بســـم الله الرحمن الرحيم

 

Ulûhiyet ve rubûbiyetin tevhidi

 

"Lâ ilâhe İllallah -Allah'tan başka ibadete layık ilah yoktur-" kelimesini söyleme hususunda bütün müslümanlar müşterektirler. Fakat bu ilkeyi gerçekleştirme noktasında birbirlerinden üstündürler. Ne ki biz bu üstünlüğü tesbit etme imkânına sahip değiliz.

Nitekim bazıları zorunlu tevhidin, Allah'ın her şeyin yaratıcısı ve Rabbi olduğunun ikrar, dile getirme, kabullenme ve onaylamaktan ibaret olduğunu sanırlar, oysa Arap müşriklerinin ikrar ettikleri rubûbiyetin tevhidi ile, gerçek anlamda, Allah Rasûlü'nün onları davet ettiği ulûhiyetin tevhidi arasındaki farkı ayırdedemezler; sözlü tevhid ile ameli tevhidi birleştiremezler.

Nitekim Arap müşrikleri:

"Kâinatın iki yaratıcısı vardır; bir şeyi yaratırken Allah'ın yanında başka bir Rab vardır"; demiyorlardı. Bilâkis Cenâb-ı Hakk'ın ifadesiyle şöyle diyorlardı:

"Onlara: "Gökleri ve yeri kim yarattı?" diye sorsan: "Elbette Allah" diyecekler." (Lokman, 31/25)

Diğer bir âyette de şöyle buyuruyor yüce Allah:

"Onların çoğu ancak ortak koşarak Allah'a inanır." (Yusuf, 12/10)

Başka bir yerde aynı mesele ile alâkalı olarak şöyle buyuruyor Cenâb-ı Hak:

"De ki: "Biliyorsanız (söyleyin), dünya ve içinde olanlar kimindir?"

"Allah'ındır." diyecekler. O halde düşünmüyor musunuz?"

"Yedi göğün Rabbi ve büyük Arş'ın Rabb'i kimdir de?"

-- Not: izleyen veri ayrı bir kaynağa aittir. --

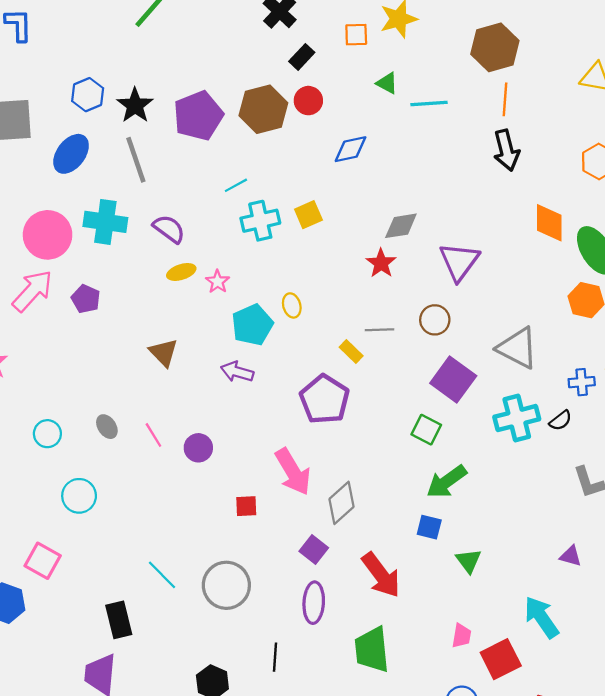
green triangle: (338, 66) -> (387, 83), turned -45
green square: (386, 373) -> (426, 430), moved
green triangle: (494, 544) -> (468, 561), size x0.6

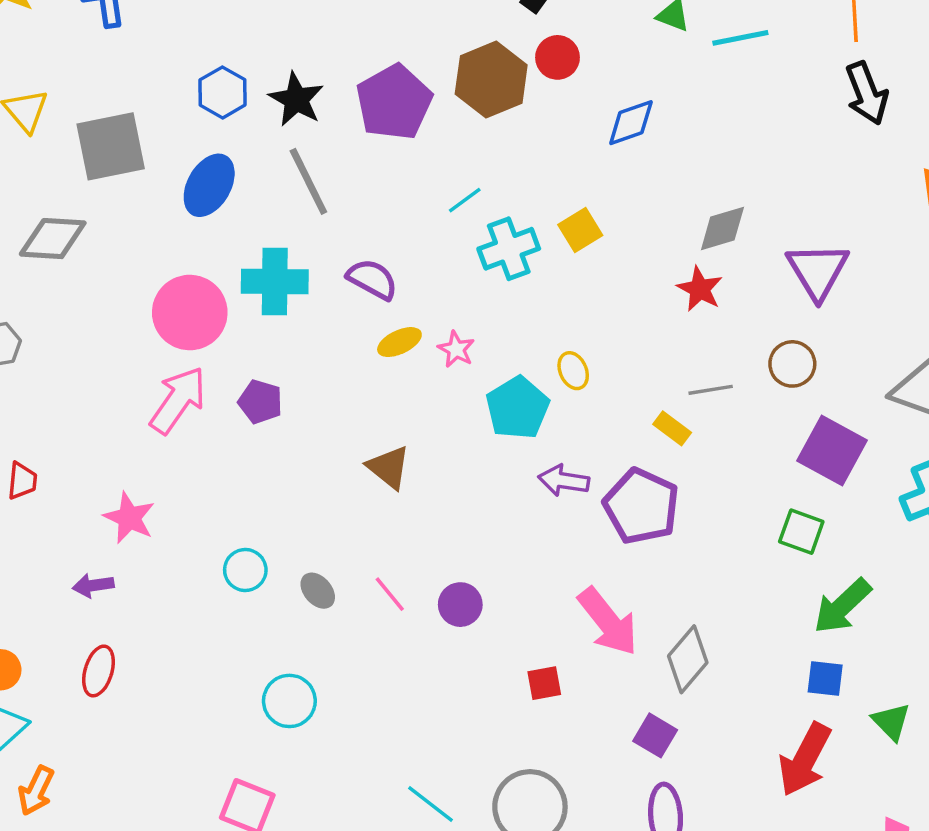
purple arrow: (237, 372) -> (564, 481), moved
cyan circle: (47, 434) -> (245, 570), moved
red arrow: (381, 575) -> (805, 759), moved, turned 72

"Allah'ındır." diyecekler. "O halde korkmuyor musunuz?" de.

"Biliyorsanız (söyleyin) her şeyin melekûtu (mülkiyeti ve yönetimi) elinde olan, koruyup kollayan fakat kendisi korunup kollanmaya muhtaç olmayan kimdir?" de.

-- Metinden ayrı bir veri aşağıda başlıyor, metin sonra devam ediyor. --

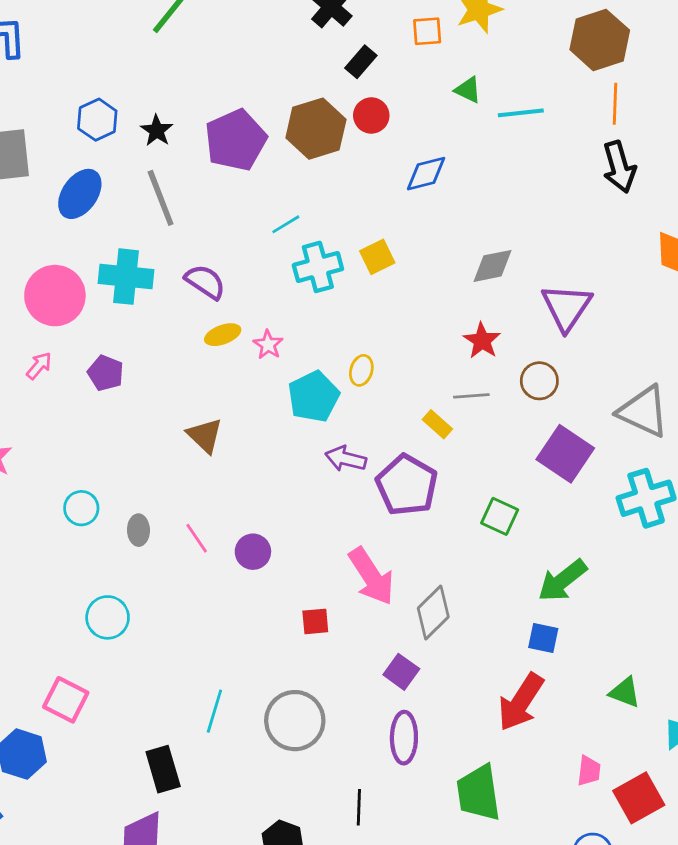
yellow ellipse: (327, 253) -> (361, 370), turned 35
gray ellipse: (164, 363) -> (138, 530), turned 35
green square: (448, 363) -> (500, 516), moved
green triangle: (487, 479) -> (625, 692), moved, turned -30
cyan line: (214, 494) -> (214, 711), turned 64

"Allah'a aittir" diyecekler. "O halde nasıl büyükleniyorsunuz?" de." (Mü'minûn, 23/84-89)

Arap müşrikler Allah'ın tek yaratıcı olduğunu ikrar etmenin yanı sıra; başka ilahları ona eş koşuyor ve onları, Allah katında kendilerine şefaatçi kılıyorlardı. Gerekçe olarak şöyle konuşuyorlardı:

"Biz bunlara, sırf bizi Allah'a yaklaştırsınlar diye kulluk ediyoruz."

Ayrıca onları Allah'ı sevdikleri gibi seviyorlardı.

Sevgide, kullukta, duada, dilemede eş koşma itikad ve Allah'ı ikrar konusunda eş koşmaktan farklı değildir.

Şu âyette buyurulduğu gibi:

"İnsanlardan kimileri Allah'tan başka ortaklar edinirler; Allah 'ı sever gibi onları severler; oysa iman edenler en çok Allah'ı severler." (Bakara, 2/165)

 

Kim bir yaratılmışı, yaratıcıyı sevdiği gibi severse, o kimseyi yaratıcıya ortak koşmuştur.

Her ne kadar Allah'ın yaratıcısı olduğunu kabullense de o varlığı, Arap müşriklerinin Allah'ı sever gibi sevdikleri Allah'tan başka ortaklardan edinmiştir.